Não procede a suposição de que, sendo incapaz o poder público de dar conta de suas obrigações, a população estaria mais qualificada para se defender, à bala, dos assassinos. Vários estudos demonstram que o risco de morte aumenta quando o cidadão tenta usar alguma arma como autodefesa. Também é falsa a idéia de que todos têm direito a possuir uma arma. Que direito é esse? Direito a aumentar a insegurança coletiva?
Vencendo o “sim”, esse direito continuará assegurado apenas a quem lhe faz jus. Poderão ter acesso a armas e munições quem realmente precisa delas, em razão da atividade profissional ou de ameaças à sua integridade física. A lista é ampla. Enquadram-se nessa situação: integrantes das Forças Armadas, policiais, agentes de serviços de inteligência, funcionários de empresas de segurança privada ou de transporte de valores, colecionadores autorizados, atiradores esportivos ou mesmo fazendeiros e trabalhadores rurais que precisem de armas para caçar ou para defesa pessoal. Assim, não se pode alegar que a proibição do comércio representaria abuso do direito de autodefesa.

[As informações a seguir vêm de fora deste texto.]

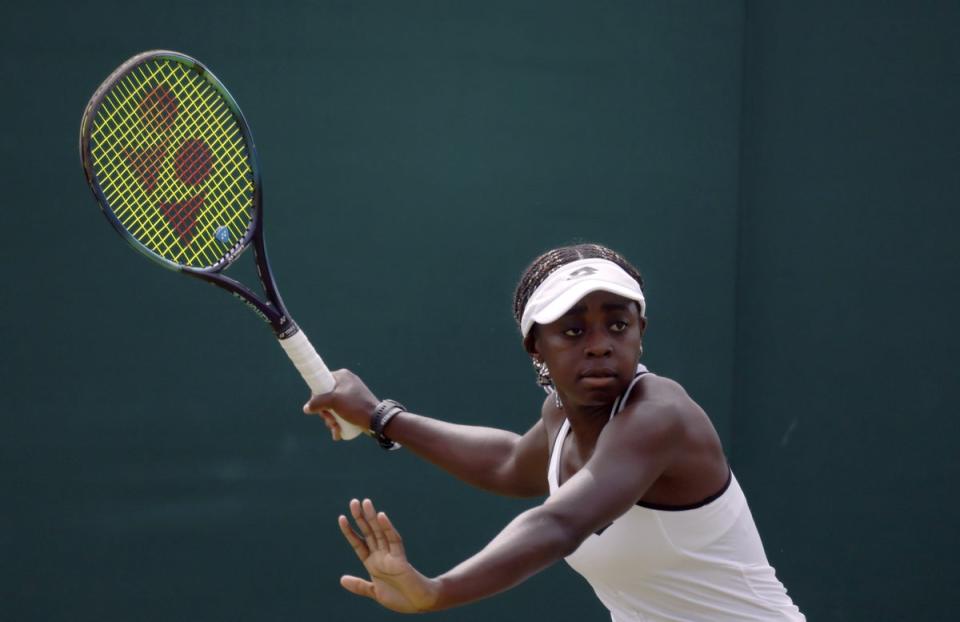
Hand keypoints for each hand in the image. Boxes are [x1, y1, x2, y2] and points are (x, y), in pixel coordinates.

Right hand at [302, 370, 378, 439]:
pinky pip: (341, 413)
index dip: (317, 395)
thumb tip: (306, 408)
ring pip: (333, 408)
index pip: (322, 382)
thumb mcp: (334, 401)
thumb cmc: (355, 406)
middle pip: (326, 398)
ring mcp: (351, 396)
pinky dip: (338, 422)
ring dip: (331, 420)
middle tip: (329, 420)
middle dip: (326, 413)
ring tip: (336, 428)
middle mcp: (346, 384)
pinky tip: (338, 432)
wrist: (377, 419)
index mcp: (342, 376)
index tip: (318, 406)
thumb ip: (317, 402)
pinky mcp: (354, 407)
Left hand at [338, 498, 439, 612]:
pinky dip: (388, 528)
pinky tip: (381, 516)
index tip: (341, 517)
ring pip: (380, 532)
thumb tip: (342, 579)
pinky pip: (394, 540)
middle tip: (354, 501)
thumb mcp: (374, 592)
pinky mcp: (400, 558)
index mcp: (373, 563)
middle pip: (369, 533)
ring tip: (366, 502)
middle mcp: (381, 556)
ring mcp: (390, 556)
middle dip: (361, 518)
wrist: (417, 604)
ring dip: (372, 518)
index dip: (350, 531)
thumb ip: (359, 585)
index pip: (359, 543)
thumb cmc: (399, 598)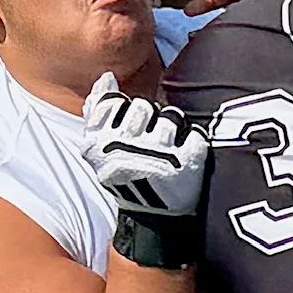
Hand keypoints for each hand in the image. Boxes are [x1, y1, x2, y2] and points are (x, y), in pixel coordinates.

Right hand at [81, 72, 207, 216]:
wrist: (154, 215)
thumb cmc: (127, 173)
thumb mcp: (101, 147)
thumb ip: (98, 110)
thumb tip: (107, 76)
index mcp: (99, 144)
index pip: (114, 102)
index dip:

Além da experiência mundial e da necessidade de se evitar a consolidação de uma espécie de faroeste caboclo, recomenda o voto “sim” a inegável constatação de que as armas legais são fartamente usadas pelos bandidos. Das armas que a polícia do Rio de Janeiro apreendeu desde 1999, nada menos que 72% haviam sido adquiridas legalmente. Essa, também, é a origem da maior parte das armas apreendidas nos demais estados. Mais uma vez, os adeptos do “não” distorcem as coisas ao afirmarem que a nova vedação desarmaria os cidadãos, facilitando a vida dos criminosos.
Merecem reparo, aliás, certas deturpações feitas à exaustão por alguns defensores da campanha pró-comércio de armas. Seria cansativo relacionar aqui todas elas. Pelo menos uma, porém, exige menção: a associação do referendo a um suposto plano destinado primeiro a desarmar a população e, depois, a instituir um Estado totalitário.

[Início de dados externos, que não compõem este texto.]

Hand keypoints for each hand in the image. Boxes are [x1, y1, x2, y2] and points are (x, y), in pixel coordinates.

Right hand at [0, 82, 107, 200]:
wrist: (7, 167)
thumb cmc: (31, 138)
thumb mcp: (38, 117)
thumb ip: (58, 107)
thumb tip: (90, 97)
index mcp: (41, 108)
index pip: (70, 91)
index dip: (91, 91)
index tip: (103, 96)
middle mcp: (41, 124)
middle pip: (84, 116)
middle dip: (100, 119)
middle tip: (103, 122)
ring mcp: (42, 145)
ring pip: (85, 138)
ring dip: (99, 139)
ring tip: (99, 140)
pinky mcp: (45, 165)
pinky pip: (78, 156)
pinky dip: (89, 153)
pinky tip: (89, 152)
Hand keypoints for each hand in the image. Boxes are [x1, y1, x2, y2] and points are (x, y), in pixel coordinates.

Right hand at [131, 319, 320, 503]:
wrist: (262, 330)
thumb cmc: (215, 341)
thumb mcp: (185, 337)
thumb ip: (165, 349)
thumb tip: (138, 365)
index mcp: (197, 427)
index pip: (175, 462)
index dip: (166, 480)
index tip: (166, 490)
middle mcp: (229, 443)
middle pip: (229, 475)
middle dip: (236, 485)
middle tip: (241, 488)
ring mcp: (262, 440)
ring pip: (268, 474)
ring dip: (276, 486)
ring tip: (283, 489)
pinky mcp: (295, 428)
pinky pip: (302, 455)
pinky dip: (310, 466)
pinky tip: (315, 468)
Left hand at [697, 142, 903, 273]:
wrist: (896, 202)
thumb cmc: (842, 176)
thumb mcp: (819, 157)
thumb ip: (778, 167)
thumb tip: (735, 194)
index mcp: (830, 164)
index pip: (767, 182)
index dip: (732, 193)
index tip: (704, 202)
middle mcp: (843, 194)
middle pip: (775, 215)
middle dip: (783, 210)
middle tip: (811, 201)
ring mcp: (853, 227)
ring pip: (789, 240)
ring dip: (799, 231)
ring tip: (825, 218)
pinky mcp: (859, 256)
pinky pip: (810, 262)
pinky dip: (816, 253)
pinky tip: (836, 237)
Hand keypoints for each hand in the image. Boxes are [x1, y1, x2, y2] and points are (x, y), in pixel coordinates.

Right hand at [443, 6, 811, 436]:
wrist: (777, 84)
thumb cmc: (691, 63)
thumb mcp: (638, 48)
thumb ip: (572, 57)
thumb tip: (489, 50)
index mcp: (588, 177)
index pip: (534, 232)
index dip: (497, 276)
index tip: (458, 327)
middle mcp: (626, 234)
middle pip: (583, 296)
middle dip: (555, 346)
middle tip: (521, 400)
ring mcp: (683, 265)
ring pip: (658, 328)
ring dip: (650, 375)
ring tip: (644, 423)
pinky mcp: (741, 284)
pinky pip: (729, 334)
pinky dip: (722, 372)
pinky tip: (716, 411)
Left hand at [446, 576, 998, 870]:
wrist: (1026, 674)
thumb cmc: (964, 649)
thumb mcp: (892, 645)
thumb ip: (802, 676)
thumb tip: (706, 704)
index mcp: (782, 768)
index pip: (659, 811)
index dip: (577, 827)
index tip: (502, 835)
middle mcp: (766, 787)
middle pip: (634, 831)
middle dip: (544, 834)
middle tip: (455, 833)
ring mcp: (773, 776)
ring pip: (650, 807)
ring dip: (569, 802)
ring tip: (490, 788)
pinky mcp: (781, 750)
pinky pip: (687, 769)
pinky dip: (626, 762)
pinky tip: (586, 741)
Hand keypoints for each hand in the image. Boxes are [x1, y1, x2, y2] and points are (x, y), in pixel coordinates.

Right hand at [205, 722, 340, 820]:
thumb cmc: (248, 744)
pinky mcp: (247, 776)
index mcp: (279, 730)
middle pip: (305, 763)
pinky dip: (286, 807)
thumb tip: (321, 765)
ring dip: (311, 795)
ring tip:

A suspeita foi lançada de forma tácita pela revista Veja e de maneira explícita por mensagens que circulam na internet, incluindo às vezes uma fraude: decálogo atribuído a Lenin, em que ele prega o desarmamento de civis. O documento foi forjado pela organização norte-americana de extrema-direita National Riffle Association, a NFA.
O pressuposto dessa suspeita é, em todos os aspectos, absurdo: o governo Lula pretenderia aprovar o “sim” para abrir caminho à implantação de uma ditadura de inspiração comunista. Nem haveria base social e política para legitimar tal plano nem o atual governo esboça qualquer afinidade com teses marxistas. Ao contrário. Na economia e na política, ele anda de mãos dadas com o mais absoluto conservadorismo, do qual se tornou refém.
Isoladamente, a proibição da venda de armas e munições não vai trazer os índices de criminalidade para níveis toleráveis. Isso dependerá de outras ações, como o aumento da eficiência das polícias e da Justiça e a redução das brutais desigualdades sociais do país. Mas poderá contribuir para tirar do Brasil um vergonhoso título: o de campeão mundial em mortes por armas de fogo. Somente entre 1979 e 2003, mais de meio milhão de brasileiros – sobretudo, pobres e negros – morreram dessa forma.
Compreende-se a desconfiança de grande parte dos eleitores em relação a uma bandeira que, embora encampada por um vasto conjunto de forças sociais (entre elas, os principais líderes da oposição), foi endossada por um governo desmoralizado pela crise do mensalão. Compreensível, igualmente, é o pânico coletivo diante da violência. Nada disso, no entanto, justifica a perda de oportunidade de dar um passo adiante na busca de uma sociedade em que seus cidadãos convivam pacificamente.